Task requirements :: Copy the lines of the entries below, starting with the line that contains "genus: Melia" and ending with the line that contains "family: Agamidae". Include both of those lines and keep every line unchanged.

Input for this task ::

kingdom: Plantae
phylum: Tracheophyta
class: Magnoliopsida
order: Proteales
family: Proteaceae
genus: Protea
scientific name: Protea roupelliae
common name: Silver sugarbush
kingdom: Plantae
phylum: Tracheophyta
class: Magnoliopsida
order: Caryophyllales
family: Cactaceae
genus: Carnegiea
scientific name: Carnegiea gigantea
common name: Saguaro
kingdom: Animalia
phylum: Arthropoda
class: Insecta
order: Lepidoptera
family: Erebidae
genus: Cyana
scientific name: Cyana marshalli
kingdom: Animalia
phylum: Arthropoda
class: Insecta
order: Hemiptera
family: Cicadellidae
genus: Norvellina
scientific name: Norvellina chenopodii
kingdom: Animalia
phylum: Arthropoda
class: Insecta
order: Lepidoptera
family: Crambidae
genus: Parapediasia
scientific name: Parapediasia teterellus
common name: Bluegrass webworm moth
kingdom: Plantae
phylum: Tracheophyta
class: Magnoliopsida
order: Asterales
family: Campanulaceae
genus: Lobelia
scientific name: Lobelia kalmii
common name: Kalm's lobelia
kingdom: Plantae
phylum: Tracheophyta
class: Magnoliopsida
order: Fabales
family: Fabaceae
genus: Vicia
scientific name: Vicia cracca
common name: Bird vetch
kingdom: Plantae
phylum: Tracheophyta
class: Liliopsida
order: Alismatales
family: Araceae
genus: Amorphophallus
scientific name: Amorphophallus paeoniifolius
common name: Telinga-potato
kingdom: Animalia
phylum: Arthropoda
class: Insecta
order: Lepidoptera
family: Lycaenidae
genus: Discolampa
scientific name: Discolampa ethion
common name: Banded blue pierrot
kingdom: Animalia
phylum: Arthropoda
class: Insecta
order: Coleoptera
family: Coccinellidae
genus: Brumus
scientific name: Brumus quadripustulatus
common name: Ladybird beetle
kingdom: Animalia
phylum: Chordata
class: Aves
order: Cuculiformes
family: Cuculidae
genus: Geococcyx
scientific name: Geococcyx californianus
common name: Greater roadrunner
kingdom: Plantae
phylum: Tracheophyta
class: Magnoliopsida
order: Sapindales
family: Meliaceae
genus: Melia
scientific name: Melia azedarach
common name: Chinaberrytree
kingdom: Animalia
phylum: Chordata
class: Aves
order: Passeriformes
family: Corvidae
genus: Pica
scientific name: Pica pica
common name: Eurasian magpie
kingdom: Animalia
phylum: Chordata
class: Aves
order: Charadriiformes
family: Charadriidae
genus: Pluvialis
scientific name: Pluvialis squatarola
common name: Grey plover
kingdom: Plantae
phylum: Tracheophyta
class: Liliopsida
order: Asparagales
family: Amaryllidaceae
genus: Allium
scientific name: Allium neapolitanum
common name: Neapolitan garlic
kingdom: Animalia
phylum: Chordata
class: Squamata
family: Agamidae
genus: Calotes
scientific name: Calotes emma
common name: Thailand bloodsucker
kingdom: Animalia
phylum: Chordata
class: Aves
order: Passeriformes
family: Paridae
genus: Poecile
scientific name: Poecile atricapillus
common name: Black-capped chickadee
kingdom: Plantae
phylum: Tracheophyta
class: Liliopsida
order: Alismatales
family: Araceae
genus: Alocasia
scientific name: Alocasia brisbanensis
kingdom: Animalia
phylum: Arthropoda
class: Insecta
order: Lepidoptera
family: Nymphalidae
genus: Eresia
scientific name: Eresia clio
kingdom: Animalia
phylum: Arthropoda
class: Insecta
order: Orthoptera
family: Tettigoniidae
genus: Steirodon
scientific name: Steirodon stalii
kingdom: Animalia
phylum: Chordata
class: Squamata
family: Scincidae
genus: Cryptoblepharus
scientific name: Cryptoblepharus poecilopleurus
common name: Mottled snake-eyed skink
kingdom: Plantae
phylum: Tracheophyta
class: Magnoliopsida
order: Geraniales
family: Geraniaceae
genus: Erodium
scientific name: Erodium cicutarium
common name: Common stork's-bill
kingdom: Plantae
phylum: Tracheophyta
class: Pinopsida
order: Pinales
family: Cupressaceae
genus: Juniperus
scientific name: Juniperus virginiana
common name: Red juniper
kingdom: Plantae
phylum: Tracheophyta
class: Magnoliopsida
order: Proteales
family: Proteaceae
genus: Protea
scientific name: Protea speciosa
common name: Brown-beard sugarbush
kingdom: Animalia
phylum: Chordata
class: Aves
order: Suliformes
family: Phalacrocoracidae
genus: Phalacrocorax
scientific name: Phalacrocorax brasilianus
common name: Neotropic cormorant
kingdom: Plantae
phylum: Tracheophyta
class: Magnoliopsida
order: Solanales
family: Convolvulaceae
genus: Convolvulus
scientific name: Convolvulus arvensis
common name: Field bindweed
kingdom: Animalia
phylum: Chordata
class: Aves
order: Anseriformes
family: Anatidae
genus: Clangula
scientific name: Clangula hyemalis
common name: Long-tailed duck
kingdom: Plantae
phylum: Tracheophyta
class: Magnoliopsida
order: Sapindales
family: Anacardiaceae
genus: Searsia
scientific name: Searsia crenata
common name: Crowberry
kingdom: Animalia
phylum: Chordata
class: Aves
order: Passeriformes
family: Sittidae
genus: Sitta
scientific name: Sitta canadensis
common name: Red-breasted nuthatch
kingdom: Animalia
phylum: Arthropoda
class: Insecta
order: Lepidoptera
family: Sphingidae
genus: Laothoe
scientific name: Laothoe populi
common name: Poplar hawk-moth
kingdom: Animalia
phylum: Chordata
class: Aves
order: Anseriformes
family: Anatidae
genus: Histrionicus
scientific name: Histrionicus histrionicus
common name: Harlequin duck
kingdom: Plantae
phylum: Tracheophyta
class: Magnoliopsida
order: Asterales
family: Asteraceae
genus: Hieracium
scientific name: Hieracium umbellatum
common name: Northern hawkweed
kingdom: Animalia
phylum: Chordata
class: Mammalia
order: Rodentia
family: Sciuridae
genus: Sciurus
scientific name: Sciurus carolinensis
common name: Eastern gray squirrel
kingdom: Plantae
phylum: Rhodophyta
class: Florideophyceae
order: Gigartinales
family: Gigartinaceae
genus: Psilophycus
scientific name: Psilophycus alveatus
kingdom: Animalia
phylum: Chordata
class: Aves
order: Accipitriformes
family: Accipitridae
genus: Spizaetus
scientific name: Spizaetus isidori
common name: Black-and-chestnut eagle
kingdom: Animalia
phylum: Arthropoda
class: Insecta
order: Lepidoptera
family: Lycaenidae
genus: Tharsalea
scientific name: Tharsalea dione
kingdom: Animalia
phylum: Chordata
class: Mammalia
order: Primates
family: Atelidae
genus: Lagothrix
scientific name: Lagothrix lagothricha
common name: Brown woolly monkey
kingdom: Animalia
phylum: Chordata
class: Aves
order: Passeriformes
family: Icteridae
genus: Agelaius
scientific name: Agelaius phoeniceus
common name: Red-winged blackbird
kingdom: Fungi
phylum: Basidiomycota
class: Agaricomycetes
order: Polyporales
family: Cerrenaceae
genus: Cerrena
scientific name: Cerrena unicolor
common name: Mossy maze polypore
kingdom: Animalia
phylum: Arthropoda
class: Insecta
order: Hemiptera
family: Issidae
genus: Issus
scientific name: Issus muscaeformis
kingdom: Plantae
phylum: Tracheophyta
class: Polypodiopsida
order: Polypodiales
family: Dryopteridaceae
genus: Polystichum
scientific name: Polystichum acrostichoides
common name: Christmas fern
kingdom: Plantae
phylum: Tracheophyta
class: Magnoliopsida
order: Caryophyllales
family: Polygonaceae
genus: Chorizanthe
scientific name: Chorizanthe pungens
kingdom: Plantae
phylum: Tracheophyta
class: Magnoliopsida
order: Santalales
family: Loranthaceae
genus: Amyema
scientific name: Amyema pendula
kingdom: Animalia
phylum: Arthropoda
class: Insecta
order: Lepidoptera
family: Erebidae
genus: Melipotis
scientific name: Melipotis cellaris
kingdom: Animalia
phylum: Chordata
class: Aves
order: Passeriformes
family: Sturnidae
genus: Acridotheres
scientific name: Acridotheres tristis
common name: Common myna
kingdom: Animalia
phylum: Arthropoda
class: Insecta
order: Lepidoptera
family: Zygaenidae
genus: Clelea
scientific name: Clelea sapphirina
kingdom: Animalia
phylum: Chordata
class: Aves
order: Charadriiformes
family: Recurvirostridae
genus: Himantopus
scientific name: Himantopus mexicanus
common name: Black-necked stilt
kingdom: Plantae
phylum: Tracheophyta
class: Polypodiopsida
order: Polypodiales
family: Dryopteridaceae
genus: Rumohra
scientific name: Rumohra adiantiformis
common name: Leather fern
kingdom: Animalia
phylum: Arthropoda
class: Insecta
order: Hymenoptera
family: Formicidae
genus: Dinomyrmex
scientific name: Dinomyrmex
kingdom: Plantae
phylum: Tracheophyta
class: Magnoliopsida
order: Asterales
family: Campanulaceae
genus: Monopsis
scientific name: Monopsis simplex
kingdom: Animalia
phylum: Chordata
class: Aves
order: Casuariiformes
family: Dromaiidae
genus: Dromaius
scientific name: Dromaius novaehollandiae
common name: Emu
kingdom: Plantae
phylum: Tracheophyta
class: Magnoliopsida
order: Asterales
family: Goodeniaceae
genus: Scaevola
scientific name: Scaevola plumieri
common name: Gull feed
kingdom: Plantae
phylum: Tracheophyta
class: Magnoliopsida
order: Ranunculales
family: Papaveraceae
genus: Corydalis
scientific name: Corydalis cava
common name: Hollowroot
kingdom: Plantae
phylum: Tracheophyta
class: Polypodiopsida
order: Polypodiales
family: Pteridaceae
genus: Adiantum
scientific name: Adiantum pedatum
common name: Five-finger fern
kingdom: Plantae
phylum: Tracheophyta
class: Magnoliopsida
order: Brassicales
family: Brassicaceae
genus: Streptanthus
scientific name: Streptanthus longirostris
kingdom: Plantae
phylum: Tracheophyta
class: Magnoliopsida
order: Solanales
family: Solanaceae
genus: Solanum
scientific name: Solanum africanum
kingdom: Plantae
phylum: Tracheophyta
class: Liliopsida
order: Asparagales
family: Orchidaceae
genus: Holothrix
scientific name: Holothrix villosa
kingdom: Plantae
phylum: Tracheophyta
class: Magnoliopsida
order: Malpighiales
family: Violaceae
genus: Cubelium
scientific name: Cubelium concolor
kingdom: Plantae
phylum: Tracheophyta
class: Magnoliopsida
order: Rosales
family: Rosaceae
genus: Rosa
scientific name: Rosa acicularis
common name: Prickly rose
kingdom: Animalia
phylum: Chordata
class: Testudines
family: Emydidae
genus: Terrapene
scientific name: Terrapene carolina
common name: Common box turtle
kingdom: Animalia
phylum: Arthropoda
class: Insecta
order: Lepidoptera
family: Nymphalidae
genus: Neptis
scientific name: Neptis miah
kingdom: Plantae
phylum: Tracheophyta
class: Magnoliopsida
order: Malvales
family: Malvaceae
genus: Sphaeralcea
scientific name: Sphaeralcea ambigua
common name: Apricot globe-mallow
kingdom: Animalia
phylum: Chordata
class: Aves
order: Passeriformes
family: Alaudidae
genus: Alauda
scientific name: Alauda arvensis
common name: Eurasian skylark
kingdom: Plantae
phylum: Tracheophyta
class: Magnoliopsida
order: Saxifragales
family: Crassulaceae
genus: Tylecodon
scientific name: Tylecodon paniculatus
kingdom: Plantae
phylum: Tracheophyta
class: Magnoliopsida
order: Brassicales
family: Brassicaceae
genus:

Solution for this exercise ::
genus: Melia
scientific name: Melia azedarach
common name: Chinaberrytree
kingdom: Animalia
phylum: Chordata
class: Aves
order: Passeriformes
family: Corvidae
genus: Pica
scientific name: Pica pica
common name: Eurasian magpie
kingdom: Animalia
phylum: Chordata
class: Aves
order: Charadriiformes
family: Charadriidae
genus: Pluvialis
scientific name: Pluvialis squatarola
common name: Grey plover
kingdom: Plantae
phylum: Tracheophyta
class: Liliopsida
order: Asparagales
family: Amaryllidaceae
genus: Allium
scientific name: Allium neapolitanum
common name: Neapolitan garlic
kingdom: Animalia
phylum: Chordata
class: Squamata
family: Agamidae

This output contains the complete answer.